Native Plants in Our Lives (4th Grade): The group is challenged to find a suitable site for a community dependent on local resources. They learn to identify 8 native plants well known to local Native Americans and learn about the plants’ uses in supporting daily needs and technology then and now. Students apply this new knowledge to a challenge in which they work together as a group to earn “survival” points and select a suitable site in the garden where a community could thrive. They participate in a cooperative STEM problem solving activity.

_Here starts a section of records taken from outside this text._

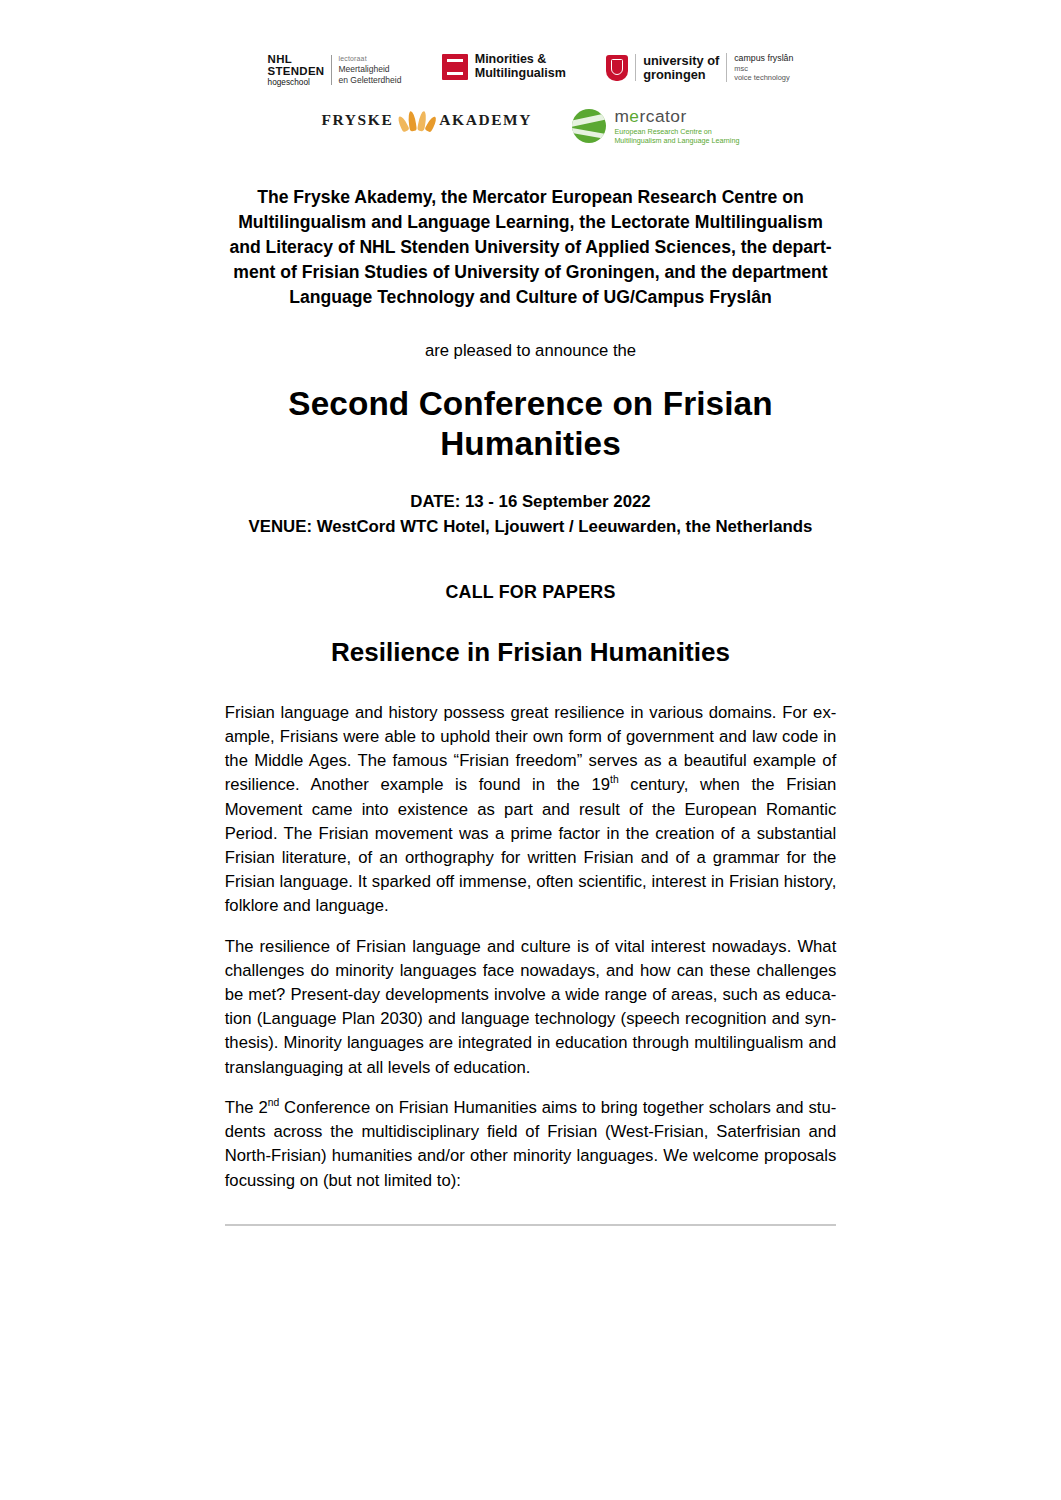NHL
STENDENhogeschool
lectoraat Meertaligheid
en Geletterdheid
Minorities &
Multilingualism
university of
groningen
campus fryslânmsc
voice technology
FRYSKE AKADEMY
mercator
European Research Centre on
Multilingualism and Language Learning
The Fryske Akademy, the Mercator European Research Centre on Multilingualism and Language Learning, the Lectorate Multilingualism and Literacy of NHL Stenden University of Applied Sciences, the department of Frisian Studies of University of Groningen, and the department Language Technology and Culture of UG/Campus Fryslân
are pleased to announce the
Second Conference on Frisian Humanities
DATE: 13 - 16 September 2022
VENUE: WestCord WTC Hotel, Ljouwert / Leeuwarden, the Netherlands
CALL FOR PAPERS
Resilience in Frisian Humanities
Frisian language and history possess great resilience in various domains. For example, Frisians were able to uphold their own form of government and law code in the Middle Ages. The famous “Frisian freedom” serves as a beautiful example of resilience. Another example is found in the 19th century, when the Frisian Movement came into existence as part and result of the European Romantic Period. The Frisian movement was a prime factor in the creation of a substantial Frisian literature, of an orthography for written Frisian and of a grammar for the Frisian language. It sparked off immense, often scientific, interest in Frisian history, folklore and language.
The resilience of Frisian language and culture is of vital interest nowadays. What challenges do minority languages face nowadays, and how can these challenges be met? Present-day developments involve a wide range of areas, such as education (Language Plan 2030) and language technology (speech recognition and synthesis). Minority languages are integrated in education through multilingualism and translanguaging at all levels of education.
The 2nd Conference on Frisian Humanities aims to bring together scholars and students across the multidisciplinary field of Frisian (West-Frisian, Saterfrisian and North-Frisian) humanities and/or other minority languages. We welcome proposals focussing on (but not limited to):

Garden Design Challenge (4th or 5th grade): Students are challenged to research a specific plant and then choose where that plant would go in a simulated park environment. Students will work in small groups to locate their specific plant at the botanical garden and report on the information they gain about the plant. This involves map reading, drawing, and some basic landscaping design skills. We talk about soil conditions, sunlight requirements, scientific names (genus, species, family), botany, landscaping, native & invasive species, topography, and climate zones. (FOSS: Environments)
In-school Pilot Program Description
In Spring 2022, we will be offering a limited number of spots to classrooms that would like us to bring our program to your school site. We would be offering the same curriculum that is listed above for in-person workshops with whatever modifications are needed for being at a school site. If you are interested in having your classroom test this program with us, please email us.
Masks are required in all indoor spaces at the Garden, including restrooms, for everyone 5 years and over, regardless of vaccination status.
In addition, people 12 years and older that attend an in-person program in the Aaron Education Center at the Bellevue Botanical Garden will be required to show proof of full COVID-19 vaccination or a negative COVID-19 test taken within 72 hours of the program start, in compliance with Seattle – King County Public Health regulations.
All educational staff are vaccinated.